==== Supplied material

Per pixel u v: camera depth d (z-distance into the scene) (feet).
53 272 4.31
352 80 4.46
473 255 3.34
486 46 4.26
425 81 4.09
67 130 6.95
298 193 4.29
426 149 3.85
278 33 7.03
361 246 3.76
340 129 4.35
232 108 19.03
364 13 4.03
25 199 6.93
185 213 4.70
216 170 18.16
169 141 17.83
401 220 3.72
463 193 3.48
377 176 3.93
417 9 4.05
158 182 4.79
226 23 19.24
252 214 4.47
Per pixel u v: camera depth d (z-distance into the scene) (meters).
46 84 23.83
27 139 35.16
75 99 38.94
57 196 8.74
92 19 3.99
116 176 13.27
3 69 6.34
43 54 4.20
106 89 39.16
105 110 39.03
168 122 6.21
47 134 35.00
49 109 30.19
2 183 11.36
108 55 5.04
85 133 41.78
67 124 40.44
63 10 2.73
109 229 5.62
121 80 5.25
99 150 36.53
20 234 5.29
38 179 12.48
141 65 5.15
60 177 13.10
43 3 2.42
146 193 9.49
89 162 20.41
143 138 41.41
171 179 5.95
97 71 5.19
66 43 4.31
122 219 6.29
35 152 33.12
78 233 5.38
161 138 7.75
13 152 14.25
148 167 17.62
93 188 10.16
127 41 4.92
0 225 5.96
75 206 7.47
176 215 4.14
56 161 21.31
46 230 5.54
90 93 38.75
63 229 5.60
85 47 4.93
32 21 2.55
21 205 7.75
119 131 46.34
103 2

========

■ Task objective ■
From the data above, give every line again exactly as it appears.

■ Finished task ■
Per pixel u v: camera depth d (z-distance into the scene) (feet).
53 272 4.31
352 80 4.46
473 255 3.34
486 46 4.26
425 81 4.09
67 130 6.95
298 193 4.29
426 149 3.85
278 33 7.03
361 246 3.76
340 129 4.35
232 108 19.03
364 13 4.03
25 199 6.93
185 213 4.70
216 170 18.16
169 141 17.83
401 220 3.72
463 193 3.48
377 176 3.93
417 9 4.05
158 182 4.79
226 23 19.24
252 214 4.47
Per pixel u v: camera depth d (z-distance into the scene) (meters).
46 84 23.83
27 139 35.16
75 99 38.94
57 196 8.74
92 19 3.99
116 176 13.27
3 69 6.34
43 54 4.20
106 89 39.16
105 110 39.03
168 122 6.21
47 134 35.00
49 109 30.19
2 183 11.36
108 55 5.04
85 133 41.78
67 124 40.44
63 10 2.73
109 229 5.62
121 80 5.25
99 150 36.53
20 234 5.29
38 179 12.48
141 65 5.15
60 177 13.10
43 3 2.42
146 193 9.49
89 162 20.41
143 138 41.41
171 179 5.95
97 71 5.19
66 43 4.31
122 219 6.29
35 152 33.12
78 233 5.38
161 138 7.75
13 152 14.25
148 167 17.62
93 188 10.16
127 41 4.92
0 225 5.96
75 206 7.47
176 215 4.14
56 161 21.31
46 230 5.54
90 93 38.75
63 229 5.60
85 47 4.93
32 21 2.55
21 205 7.75
119 131 46.34
103 2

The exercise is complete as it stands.